MedReadMe: A Systematic Study for Fine-grained Sentence Readability in Medical Domain

Chao Jiang, Wei Xu

Published: 2024, Last Modified: 25 Jan 2025EMNLP 2024EveryoneRevisionsBibTeXCC BY-SA 4.0

Abstract: Medical texts are notoriously challenging to read. Properly measuring their readability is the first step towards making them more accessible.

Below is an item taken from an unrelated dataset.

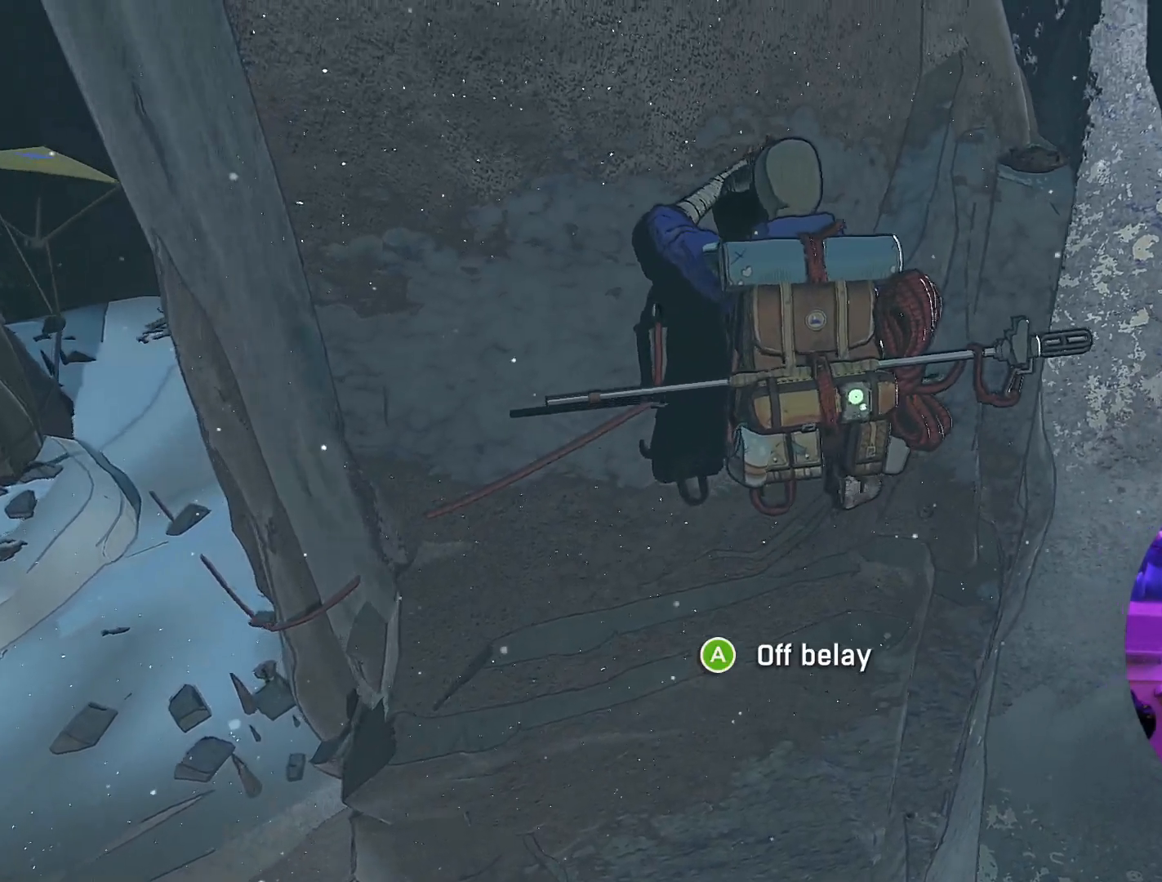
{"buttons": [], "left_stick": "down-left", "right_stick": "center", "events": [[33, "left_stick", "center"], [217, "right_stick", "center"], [417, "left_stick", "down"], [467, "left_stick", "down-left"]]}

Here, we present the first systematic study on fine-grained readability measurements in the medical domain, at both sentence-level and span-level. We first introduce a new dataset MedReadMe, which consists of manually annotated readability ratings and fine-grained complex span annotation for 4,520 sentences, featuring two novel “Google-Easy” and “Google-Hard” categories. It supports our quantitative analysis, which covers 650 linguistic features and additional complex span features, to answer “why medical sentences are so hard.” Enabled by our high-quality annotation, we benchmark several state-of-the-art sentence-level readability metrics, including unsupervised, supervised, and prompting-based methods using recently developed large language models (LLMs). Informed by our fine-grained complex span annotation, we find that adding a single feature, capturing the number of jargon spans, into existing readability formulas can significantly improve their correlation with human judgments, and also make them more stable. We will publicly release data and code.